If there is one dramatic moment—as opposed to myriad important but mundane events—in the history of lunar science it is the 1984 conference in Kona, Hawaii, in which scientists around the world presented papers on the sole topic of how the Moon originated. What made this conference so remarkable, however, was that a new consensus on the subject emerged through this process of presentation and discussion. Usually, positions are well known prior to any scientific meeting and few scientists change their minds right away. As the author of this outstanding popular history phrased it, “other specialists have to go home and process the new information. Old theories have to be sifted through and reappraised. More papers come out in favor of the new hypothesis, and others come out against it. Eventually, sometimes after many years, a new consensus emerges” (p. 167). Not so at Kona. The consensus on the origins of the Moon that came about there has enjoyed remarkable exceptional staying power since.
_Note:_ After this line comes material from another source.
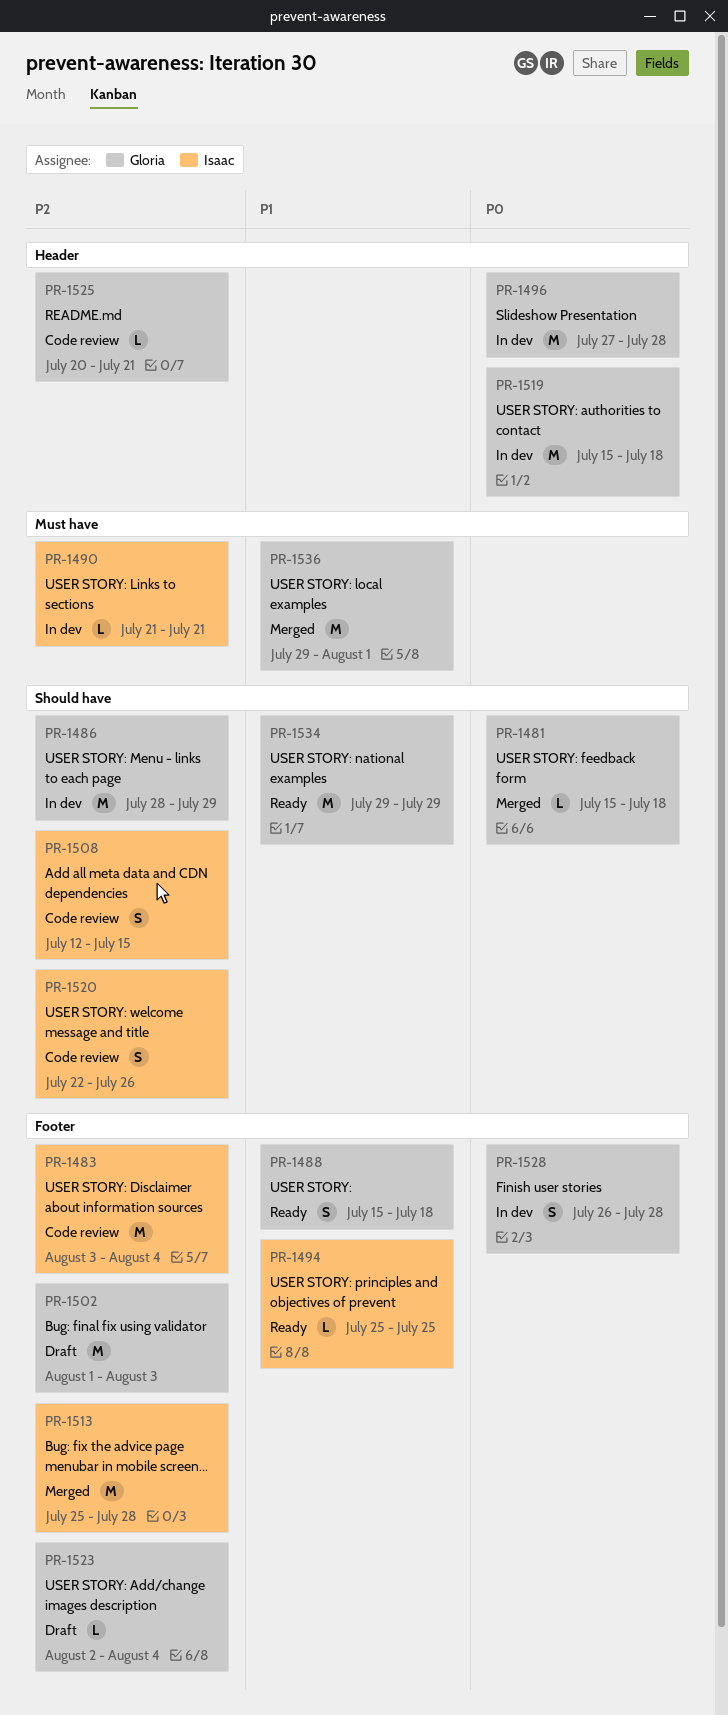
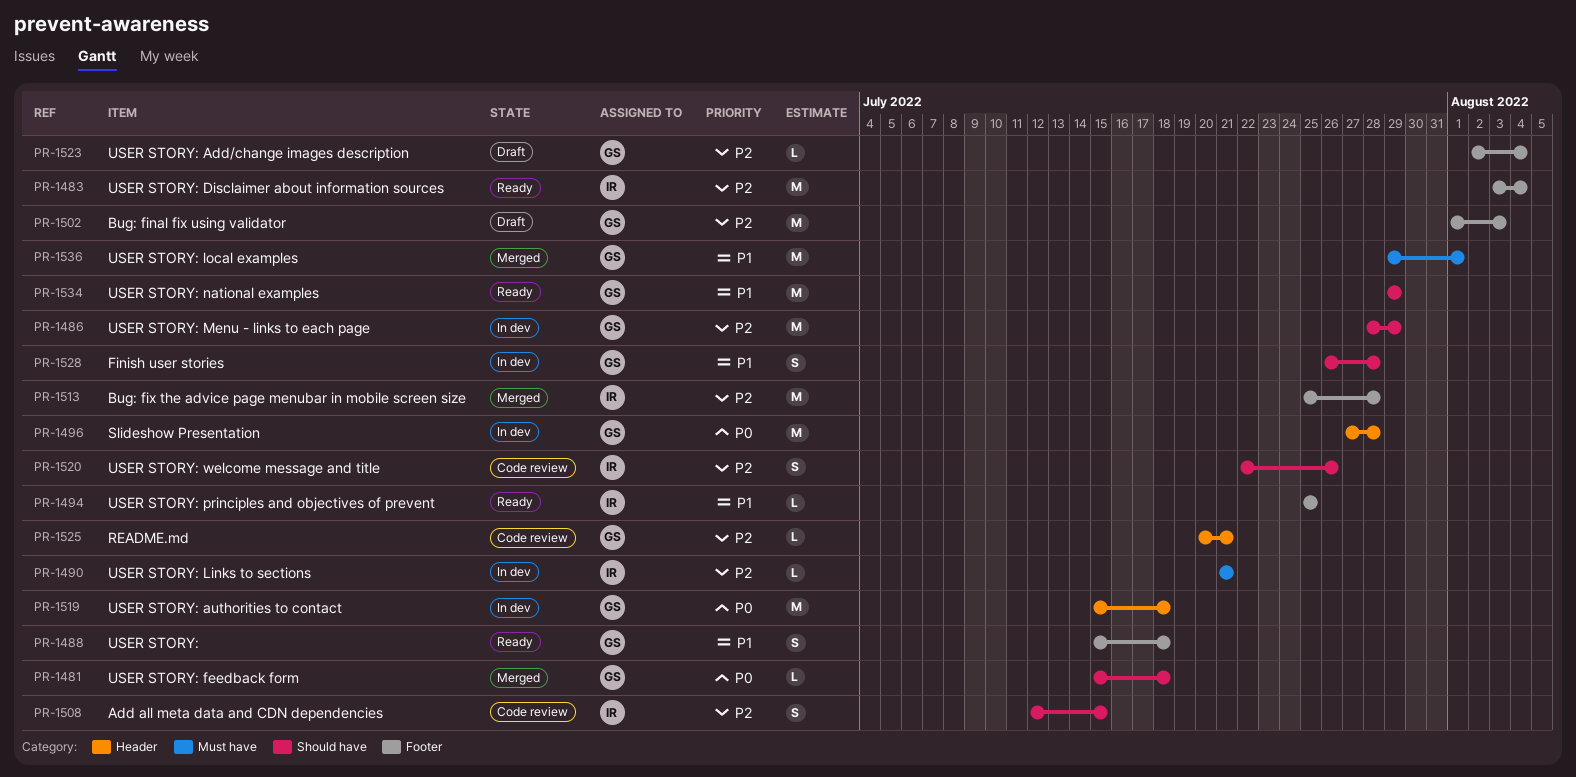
PR-1483, status: Code review -> Ready
PR-1528, priority: P0 -> P1
PR-1528, label: Footer -> Should have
The Big Splat: Or How Our Moon Came to Be by Dana Mackenzie is a concise and exceptionally readable account of how a significant but divisive scientific question came to be settled through the investigation of the Moon made possible by sending human and robotic missions there in the 1960s and 1970s. The Kona conference established a consensus in favor of a theory of origins known as the “big whack,” or “big splat.” Two scientists working independently, William Hartmann and Alastair Cameron, first advanced the theory in 1974 that the Moon had been formed by debris from a massive collision with the Earth about 4.6 billion years ago. This theory was predicated on the study of lunar rock and soil samples returned from the Moon by the Apollo astronauts, and over the course of the next decade further analysis allowed scientists to resolve most of the questions plaguing other theories of lunar origin by applying the “big splat” hypothesis.
So contentious had the question of lunar origins been prior to the Apollo program, as Mackenzie shows, that many scientists just threw up their hands in frustration at ever being able to develop a reasonable hypothesis. Confusion ruled among scientists about the Moon’s origin as competing schools battled among themselves for dominance of their particular viewpoint in the textbooks. Indeed, some expressed concern that determining the Moon’s origins should be the single most significant scientific objective of Project Apollo, thinking of it as a hopeless objective.
Their concern was legitimate based on what had gone before. Prior to the Apollo missions the origin of the Moon had been a subject of considerable scientific debate and careers had risen and fallen on championing one or another theory. Prior to the 1960s there had been three principal theories:
- Co-accretion—a theory which asserted that the Moon and the Earth formed at the same time from the Solar Nebula.
- Fission—a theory that asserted that the Moon split off from the Earth.
- Capture—a theory that held that the Moon formed elsewhere and was subsequently drawn into orbit around the Earth.
The data supporting these various theories had been developed to an amazingly fine point over time but none of these theories actually explained enough open questions to convince a majority of planetary scientists.
As Mackenzie recounts in The Big Splat, the new and detailed information from the Moon rocks pointed toward an impact theory–which suggested that the Earth had collided with a very large object (as big as Mars and named after the fact “Theia”)–and that the Moon formed from the ejected material. This proved to be a theory that fit the fact that although the Earth has a large iron core the Moon does not, because the debris blown out of both the Earth and the impactor would have come from iron-depleted, rocky mantles. Also lending credence to this theory, although the Earth has a mean density of 5.5 grams/cubic centimeter the Moon’s density is only 3.3 g/cc, which would be the case were it to lack iron, as it does. The Moon has exactly the same oxygen isotope composition as the Earth, whereas Mars rocks and meteorites from other parts of the Solar System have different oxygen isotope compositions. While there were some details to this theory that have yet to be worked out, the impact theory came out as the consensus at the Kona conference and is now widely accepted. In the end, further research will be required but all evidence to date seems to fit into the confines of this giant impact theory.
The Big Splat also offers a wonderful affirmation of the scientific method as a self-correcting system of knowledge. Clinging to the marketplace of ideas, it insists that practitioners explicate their theories in a manner that is rigorous, peer-reviewed, and replicable. In all cases, the mode of science is to seek to disprove or at least modify these new theories. Doing so helps to self-correct the state of knowledge, and there is no higher calling in science. Of course, this road to scientific understanding is rugged and winding, and The Big Splat states this well in the context of lunar origins. What we learn is that scientific understanding is infinitely more complex, convoluted, interesting, and significant than most popular conceptions allow. Dana Mackenzie is to be commended for showing this process in detail and in so doing restates the positive nature of the process. Apply this case study to the major scientific debates of the present, of which there are many, and it is apparent that there are few easy answers.
Dana Mackenzie has written as fascinating detective story in which scientists act as Sherlock Holmes deciphering discreet but imperfect clues to piece together the set of incidents that led to the formation of the Moon. The Big Splat is a wonderfully written science story. It will be of interest to historians, non-specialist readers, and students of all types.